SINDACATI. Stop tagli pubblico impiego o mobilitazione

Pubblicato il 15 ottobre 2013 da redazione

ROMA. – Gli ulteriori tagli al pubblico impiego con il blocco contrattuale esteso a tutto il 2014 sono “inaccettabili”. L’altolà arriva dai sindacati, che avvertono di essere pronti anche alla mobilitazione: i dipendenti pubblici, che sono senza rinnovo dal 2009, “hanno già dato” e non possono essere “il bancomat” del governo, attacca la categoria della Cgil. “Il pubblico impiego non può essere tagliato.

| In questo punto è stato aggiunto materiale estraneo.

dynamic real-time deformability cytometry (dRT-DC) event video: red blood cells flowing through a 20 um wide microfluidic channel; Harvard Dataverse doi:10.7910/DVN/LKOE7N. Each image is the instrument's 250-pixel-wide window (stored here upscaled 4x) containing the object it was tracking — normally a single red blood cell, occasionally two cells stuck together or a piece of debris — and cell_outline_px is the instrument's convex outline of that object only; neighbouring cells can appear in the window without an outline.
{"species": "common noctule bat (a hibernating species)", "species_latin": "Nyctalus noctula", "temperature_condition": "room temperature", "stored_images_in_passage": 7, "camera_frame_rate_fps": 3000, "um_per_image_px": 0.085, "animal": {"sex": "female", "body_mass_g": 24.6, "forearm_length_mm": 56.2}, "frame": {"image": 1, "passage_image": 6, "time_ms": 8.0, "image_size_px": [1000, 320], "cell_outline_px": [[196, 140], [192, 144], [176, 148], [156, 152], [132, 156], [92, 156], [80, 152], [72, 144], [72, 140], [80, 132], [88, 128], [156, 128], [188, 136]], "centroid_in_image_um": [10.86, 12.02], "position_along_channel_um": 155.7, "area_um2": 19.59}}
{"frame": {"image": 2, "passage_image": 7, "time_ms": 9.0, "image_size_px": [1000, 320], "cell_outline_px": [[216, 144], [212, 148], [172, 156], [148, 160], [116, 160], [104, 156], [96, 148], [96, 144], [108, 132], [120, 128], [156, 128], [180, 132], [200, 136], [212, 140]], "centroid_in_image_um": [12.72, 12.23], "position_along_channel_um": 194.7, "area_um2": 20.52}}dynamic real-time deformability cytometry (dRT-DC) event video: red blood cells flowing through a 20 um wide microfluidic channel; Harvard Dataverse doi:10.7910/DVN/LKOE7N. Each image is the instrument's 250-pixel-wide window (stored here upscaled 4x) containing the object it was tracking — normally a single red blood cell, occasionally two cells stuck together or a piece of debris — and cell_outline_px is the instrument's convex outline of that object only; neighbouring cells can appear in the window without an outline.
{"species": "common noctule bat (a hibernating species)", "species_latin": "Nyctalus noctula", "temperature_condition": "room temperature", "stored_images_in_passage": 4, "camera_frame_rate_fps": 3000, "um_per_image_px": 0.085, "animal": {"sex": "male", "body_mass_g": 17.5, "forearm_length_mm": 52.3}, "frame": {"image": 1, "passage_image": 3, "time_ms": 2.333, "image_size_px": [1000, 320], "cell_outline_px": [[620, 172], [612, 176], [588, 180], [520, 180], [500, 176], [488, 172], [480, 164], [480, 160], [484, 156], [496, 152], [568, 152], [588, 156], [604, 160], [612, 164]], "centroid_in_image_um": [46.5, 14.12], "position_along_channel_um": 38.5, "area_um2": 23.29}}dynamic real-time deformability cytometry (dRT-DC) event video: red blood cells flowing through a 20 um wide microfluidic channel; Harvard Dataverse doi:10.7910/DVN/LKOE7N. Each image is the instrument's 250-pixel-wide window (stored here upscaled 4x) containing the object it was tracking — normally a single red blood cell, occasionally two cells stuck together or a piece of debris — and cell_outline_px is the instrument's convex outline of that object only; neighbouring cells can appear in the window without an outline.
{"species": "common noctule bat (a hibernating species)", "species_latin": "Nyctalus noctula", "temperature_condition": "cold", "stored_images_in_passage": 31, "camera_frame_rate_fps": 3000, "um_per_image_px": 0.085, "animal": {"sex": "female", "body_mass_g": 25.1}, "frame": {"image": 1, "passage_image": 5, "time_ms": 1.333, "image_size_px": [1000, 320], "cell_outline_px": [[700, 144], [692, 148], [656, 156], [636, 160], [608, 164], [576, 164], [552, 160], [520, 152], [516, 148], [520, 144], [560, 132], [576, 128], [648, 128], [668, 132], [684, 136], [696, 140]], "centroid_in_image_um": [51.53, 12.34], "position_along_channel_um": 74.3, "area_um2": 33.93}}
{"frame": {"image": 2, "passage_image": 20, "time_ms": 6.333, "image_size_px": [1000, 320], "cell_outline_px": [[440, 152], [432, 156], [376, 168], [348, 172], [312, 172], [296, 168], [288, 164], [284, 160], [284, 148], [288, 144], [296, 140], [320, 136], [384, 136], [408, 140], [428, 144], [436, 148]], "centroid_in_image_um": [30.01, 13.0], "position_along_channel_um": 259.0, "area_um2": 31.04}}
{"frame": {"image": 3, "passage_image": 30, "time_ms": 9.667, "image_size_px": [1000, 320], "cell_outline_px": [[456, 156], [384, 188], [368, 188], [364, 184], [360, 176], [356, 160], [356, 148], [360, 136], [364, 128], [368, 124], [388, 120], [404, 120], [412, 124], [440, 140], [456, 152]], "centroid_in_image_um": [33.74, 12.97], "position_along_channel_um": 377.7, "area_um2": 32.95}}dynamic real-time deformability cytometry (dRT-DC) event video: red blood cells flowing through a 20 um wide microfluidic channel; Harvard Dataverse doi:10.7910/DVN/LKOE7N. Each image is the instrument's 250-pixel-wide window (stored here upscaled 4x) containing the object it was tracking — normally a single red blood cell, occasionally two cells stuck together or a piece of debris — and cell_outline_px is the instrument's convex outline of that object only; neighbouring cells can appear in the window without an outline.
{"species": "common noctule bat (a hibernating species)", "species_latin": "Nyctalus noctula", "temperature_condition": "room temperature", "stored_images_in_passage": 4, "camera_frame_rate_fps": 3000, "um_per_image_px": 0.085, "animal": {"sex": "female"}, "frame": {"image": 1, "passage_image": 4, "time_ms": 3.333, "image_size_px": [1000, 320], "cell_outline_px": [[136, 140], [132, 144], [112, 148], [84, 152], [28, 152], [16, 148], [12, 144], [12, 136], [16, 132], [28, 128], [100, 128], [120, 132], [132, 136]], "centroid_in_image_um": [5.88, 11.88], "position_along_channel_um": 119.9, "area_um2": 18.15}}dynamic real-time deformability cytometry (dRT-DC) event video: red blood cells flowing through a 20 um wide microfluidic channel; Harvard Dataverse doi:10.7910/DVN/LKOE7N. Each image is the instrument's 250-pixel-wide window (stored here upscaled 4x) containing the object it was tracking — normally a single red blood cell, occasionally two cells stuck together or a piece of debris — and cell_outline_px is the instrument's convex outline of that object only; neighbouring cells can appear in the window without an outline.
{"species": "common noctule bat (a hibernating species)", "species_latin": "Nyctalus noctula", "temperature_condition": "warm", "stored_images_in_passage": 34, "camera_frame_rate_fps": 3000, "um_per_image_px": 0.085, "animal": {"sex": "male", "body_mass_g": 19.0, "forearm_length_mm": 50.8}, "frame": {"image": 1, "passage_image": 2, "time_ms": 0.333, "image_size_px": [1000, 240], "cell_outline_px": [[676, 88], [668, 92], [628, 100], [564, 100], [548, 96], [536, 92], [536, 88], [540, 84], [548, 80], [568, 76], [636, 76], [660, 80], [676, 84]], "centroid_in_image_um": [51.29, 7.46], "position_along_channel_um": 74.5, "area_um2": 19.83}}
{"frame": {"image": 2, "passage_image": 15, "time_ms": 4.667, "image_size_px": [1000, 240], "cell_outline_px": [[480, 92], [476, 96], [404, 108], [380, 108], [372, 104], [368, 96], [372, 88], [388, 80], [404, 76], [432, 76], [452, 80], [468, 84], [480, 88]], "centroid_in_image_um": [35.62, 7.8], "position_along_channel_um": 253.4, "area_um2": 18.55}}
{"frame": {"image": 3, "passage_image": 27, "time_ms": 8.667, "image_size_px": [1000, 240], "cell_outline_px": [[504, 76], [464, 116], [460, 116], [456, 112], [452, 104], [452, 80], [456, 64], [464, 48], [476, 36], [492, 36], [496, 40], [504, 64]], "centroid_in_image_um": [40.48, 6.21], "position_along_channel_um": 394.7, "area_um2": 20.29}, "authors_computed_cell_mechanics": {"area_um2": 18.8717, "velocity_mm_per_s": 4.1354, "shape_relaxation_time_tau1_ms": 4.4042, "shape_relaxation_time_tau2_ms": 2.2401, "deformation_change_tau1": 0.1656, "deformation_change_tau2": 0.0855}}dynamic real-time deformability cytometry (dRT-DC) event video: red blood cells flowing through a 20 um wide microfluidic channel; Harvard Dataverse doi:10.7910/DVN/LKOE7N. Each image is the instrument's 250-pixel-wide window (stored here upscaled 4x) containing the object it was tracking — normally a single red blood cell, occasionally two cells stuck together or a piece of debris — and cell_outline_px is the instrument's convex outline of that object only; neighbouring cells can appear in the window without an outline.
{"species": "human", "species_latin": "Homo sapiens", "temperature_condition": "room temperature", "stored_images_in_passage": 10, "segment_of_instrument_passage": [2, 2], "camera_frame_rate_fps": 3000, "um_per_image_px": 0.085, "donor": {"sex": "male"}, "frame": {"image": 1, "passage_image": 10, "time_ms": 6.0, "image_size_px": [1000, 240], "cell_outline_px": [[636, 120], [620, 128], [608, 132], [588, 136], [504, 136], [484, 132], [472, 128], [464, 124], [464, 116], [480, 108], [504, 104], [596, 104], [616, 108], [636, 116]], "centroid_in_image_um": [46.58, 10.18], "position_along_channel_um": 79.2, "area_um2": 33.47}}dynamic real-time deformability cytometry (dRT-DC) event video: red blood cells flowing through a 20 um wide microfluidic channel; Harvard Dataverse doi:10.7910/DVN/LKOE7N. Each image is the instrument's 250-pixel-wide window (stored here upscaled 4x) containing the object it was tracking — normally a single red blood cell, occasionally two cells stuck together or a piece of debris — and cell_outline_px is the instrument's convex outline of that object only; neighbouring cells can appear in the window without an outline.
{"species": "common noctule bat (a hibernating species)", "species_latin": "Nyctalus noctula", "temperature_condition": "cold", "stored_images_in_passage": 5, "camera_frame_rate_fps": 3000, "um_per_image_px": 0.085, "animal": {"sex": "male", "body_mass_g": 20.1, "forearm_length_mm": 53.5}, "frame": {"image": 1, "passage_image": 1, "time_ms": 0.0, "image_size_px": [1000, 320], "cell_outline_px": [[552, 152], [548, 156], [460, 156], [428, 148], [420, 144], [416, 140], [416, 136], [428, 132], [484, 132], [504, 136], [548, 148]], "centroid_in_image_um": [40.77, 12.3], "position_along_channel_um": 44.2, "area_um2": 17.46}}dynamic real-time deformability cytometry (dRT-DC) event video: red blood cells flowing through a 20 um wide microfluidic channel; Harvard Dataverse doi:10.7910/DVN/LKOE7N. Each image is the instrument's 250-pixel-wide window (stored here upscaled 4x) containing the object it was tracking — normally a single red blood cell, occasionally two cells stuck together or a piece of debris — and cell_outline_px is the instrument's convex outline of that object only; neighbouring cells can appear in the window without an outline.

Questo è per noi inaccettabile”, afferma il segretario generale della Cisl, Raffaele Bonanni. “Abbiamo perso 350 mila dipendenti negli ultimi cinque anni perché non si è fatto più turnover”, aggiunge Bonanni, insistendo sul taglio delle tasse sul lavoro e sulle risorse da cercare “nel settore della spesa pubblica dove c’è molto da rivedere” tra “molte inefficienze, sprechi, ruberie”. Parla di misure “inaccettabili” anche il segretario generale della Fp-Cgil, Rossana Dettori, riferendosi al blocco dei contratti nella Pubblica amministrazione per tutto il 2014 “oltre alla novità che spero di non trovare e cioè il pagamento della sola indennità di vacanza contrattuale per il triennio 2015-2107”, altrimenti “risponderemo punto per punto, se necessario anche con la mobilitazione”. I dipendenti pubblici, insiste Dettori, “sono senza contratto dal 2009 e hanno già lasciato 7 miliardi di risorse sul tavolo, altri 14 miliardi che derivano da mancate assunzioni: hanno già dato abbastanza a questo governo, che continua ad usare il lavoro pubblico come bancomat, è sbagliato”. I sindacati del pubblico impiego (Fp-Cgil, Cisl-Fp, Uil-Fpl e Uil-Pa) chiedono anche “subito una proroga per tutelare gli oltre 120mila precari della Pa e garanzie su un percorso che sani definitivamente questa piaga”: a fine anno – avvertono ancora – con migliaia di contratti in scadenza “c’è il rischio reale di una paralisi dei servizi pubblici”. L’Ugl parla di un settore ormai “letteralmente falcidiato e ridotto in povertà”.